→ **WHAT THE EXERCISE ASKS**:
Find the line containing "left shoulder: (361, 503)". Retype it and every line after it through the end of the entries, exactly as written, with nothing added.

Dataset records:

BEGIN

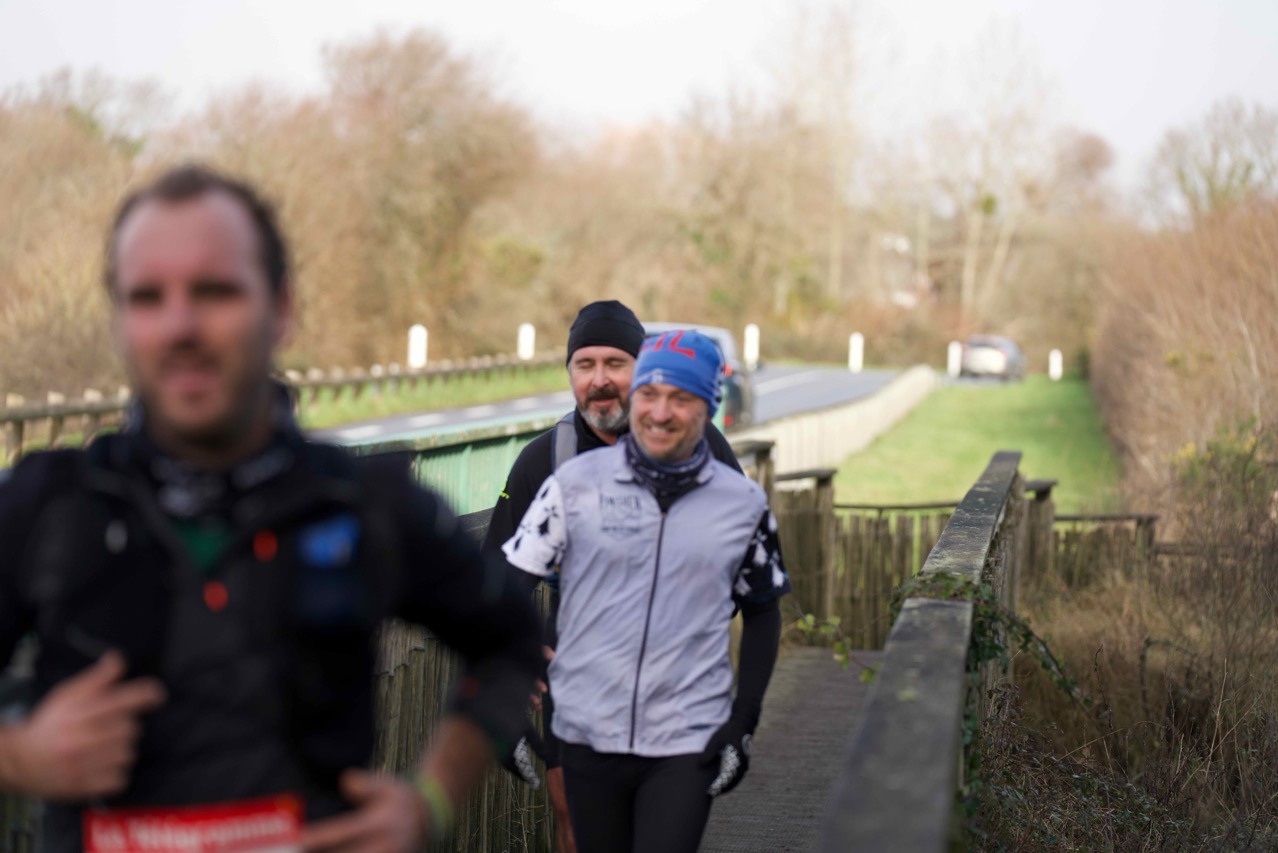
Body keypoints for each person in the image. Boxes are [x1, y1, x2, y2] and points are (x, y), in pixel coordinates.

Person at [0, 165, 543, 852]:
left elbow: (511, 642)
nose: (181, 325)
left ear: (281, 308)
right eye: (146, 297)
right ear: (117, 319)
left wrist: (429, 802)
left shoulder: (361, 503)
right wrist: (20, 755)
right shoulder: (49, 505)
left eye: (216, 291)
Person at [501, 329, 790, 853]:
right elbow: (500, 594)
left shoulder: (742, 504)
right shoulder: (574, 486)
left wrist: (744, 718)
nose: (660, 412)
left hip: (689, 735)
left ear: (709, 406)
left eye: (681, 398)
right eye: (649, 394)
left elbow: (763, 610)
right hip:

END

→ **SOLUTION TO THIS TASK**:
left shoulder: (361, 503)
right wrist: (20, 755)
right shoulder: (49, 505)
left eye: (216, 291)
Person at [501, 329, 790, 853]:
right elbow: (500, 594)
left shoulder: (742, 504)
right shoulder: (574, 486)
left wrist: (744, 718)
nose: (660, 412)
left hip: (689, 735)
left ear: (709, 406)
left eye: (681, 398)
right eye: (649, 394)
left elbow: (763, 610)
right hip:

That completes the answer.